Nor is the company under an obligation to report every fake account it confirms. Instead, Facebook gets to control the timing and flow of any official announcements it chooses to make about “coordinated inauthentic behaviour” — dropping these self-selected disclosures as and when it sees fit, and making them sound as routine as possible by cloaking them in its standard, dryly worded newspeak.

Back in January, Facebook COO Sheryl Sandberg admitted publicly that the company is blocking more than 1M fake accounts every day. If Facebook was reporting every fake it finds it would therefore need to do so via a real-time dashboard — not sporadic newsroom blog posts that inherently play down the scale of what is clearly embedded into its platform, and may be so massive and ongoing that it’s not really possible to know where Facebook stops and ‘Fakebook’ starts.

The suspicious behaviours that Avaaz attached to the pages and groups it found that appeared to be in breach of Facebook’s stated rules include the use of fake accounts, spamming, misleading page name changes and suspected coordinated inauthentic behavior.

When Avaaz previously reported the Spanish far right networks Facebook subsequently told us it had removed “a number” of pages violating its “authenticity policies”, including one page for name change violations but claimed “we aren’t removing accounts or Pages for coordinated inauthentic behavior”.

So again, it’s worth emphasizing that Facebook gets to define what is and isn’t acceptable on its platform — including creating terms that seek to normalize its own inherently dysfunctional ‘rules’ and their ‘enforcement’.

Such as by creating terms like “coordinated inauthentic behavior”, which sets a threshold of Facebook’s own choosing for what it will and won’t judge political disinformation. It’s inherently self-serving.

Given that Facebook only acted on a small proportion of what Avaaz found and reported overall, we might posit that the company is setting a very high bar for acting against suspicious activity. And that plenty of election fiddling is free flowing under its feeble radar. (When we previously asked Facebook whether it was disputing Avaaz’s finding of coordinated inauthentic behaviour vis-a-vis the far right disinformation networks it reported in Spain the company did not respond to the question.)

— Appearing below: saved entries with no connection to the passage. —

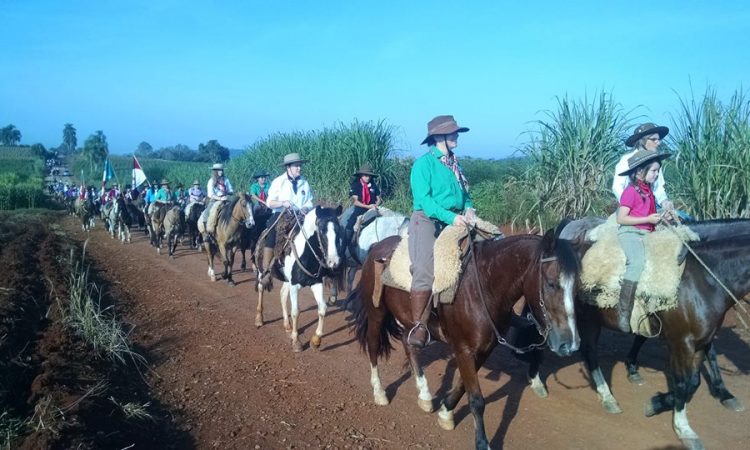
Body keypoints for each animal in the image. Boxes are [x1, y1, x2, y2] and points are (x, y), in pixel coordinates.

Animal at [254, 206, 346, 354]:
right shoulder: (295, 285)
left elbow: (322, 308)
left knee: (282, 295)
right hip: (262, 271)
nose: (334, 262)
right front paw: (296, 341)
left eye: (338, 229)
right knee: (261, 288)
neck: (306, 252)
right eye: (321, 230)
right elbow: (296, 311)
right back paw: (259, 319)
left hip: (287, 280)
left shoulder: (315, 283)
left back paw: (287, 326)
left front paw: (316, 341)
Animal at [352, 227, 580, 448]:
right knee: (373, 346)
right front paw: (482, 442)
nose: (570, 344)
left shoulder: (484, 349)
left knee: (410, 347)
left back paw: (424, 395)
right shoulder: (464, 349)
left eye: (577, 286)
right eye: (551, 283)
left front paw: (445, 412)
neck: (483, 288)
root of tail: (377, 247)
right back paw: (380, 393)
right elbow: (477, 399)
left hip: (407, 321)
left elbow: (463, 386)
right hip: (376, 313)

Much of the publicity around Facebook’s self-styled “election security” efforts has also focused on how it’s enforcing new disclosure rules around political ads. But again political disinformation masquerading as organic content continues being spread across its platform — where it’s being shown to be racking up millions of interactions.

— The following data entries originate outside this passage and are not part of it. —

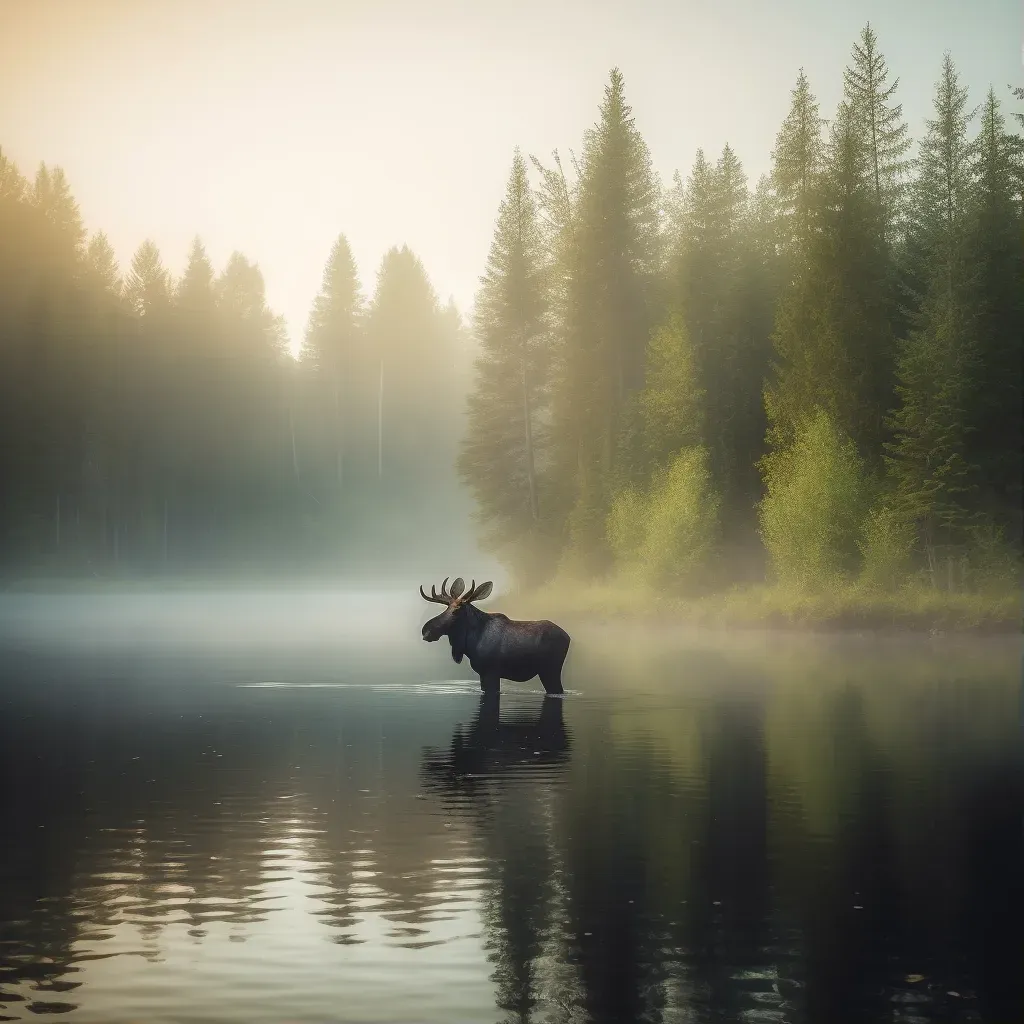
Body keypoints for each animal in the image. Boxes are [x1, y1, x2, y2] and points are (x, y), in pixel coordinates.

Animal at [419, 577, 573, 696]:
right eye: (447, 607)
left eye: (457, 610)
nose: (426, 630)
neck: (470, 643)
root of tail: (568, 636)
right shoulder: (483, 674)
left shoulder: (490, 672)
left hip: (550, 670)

Plus, as we reported yesterday, research conducted by the Oxford Internet Institute into pre-EU election content sharing on Facebook has found that sources of disinformation-spreading ‘junk news’ generate far greater engagement on its platform than professional journalism.

So while Facebook’s platform is also clearly full of real people sharing actual news and views, the fake BS which Avaaz’s findings imply is also flooding the platform, gets spread around more, on a per unit basis. And it’s democracy that suffers — because vote manipulators are able to pass off manipulative propaganda and hate speech as bona fide views as a consequence of Facebook publishing it alongside genuine views and professional journalism.

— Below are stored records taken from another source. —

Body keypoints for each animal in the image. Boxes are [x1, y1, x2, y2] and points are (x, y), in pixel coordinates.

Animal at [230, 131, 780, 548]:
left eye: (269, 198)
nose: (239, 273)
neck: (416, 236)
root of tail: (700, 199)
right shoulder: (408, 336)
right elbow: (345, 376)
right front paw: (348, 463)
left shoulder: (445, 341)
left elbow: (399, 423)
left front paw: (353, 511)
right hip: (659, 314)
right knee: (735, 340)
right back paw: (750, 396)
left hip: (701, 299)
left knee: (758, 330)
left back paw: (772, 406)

The bottom line is that even if Facebook dedicates far more resource to rooting out ‘election interference’ the wider problem is that a commercial entity which benefits from engagement on an ad-funded platform is also the referee setting the rules.

Indeed, the whole loud Facebook publicity effort around “election security” looks like a cynical attempt to distract the rest of us from how broken its rules are. Or, in other words, a platform that enables propaganda to spread is also seeking to manipulate our views.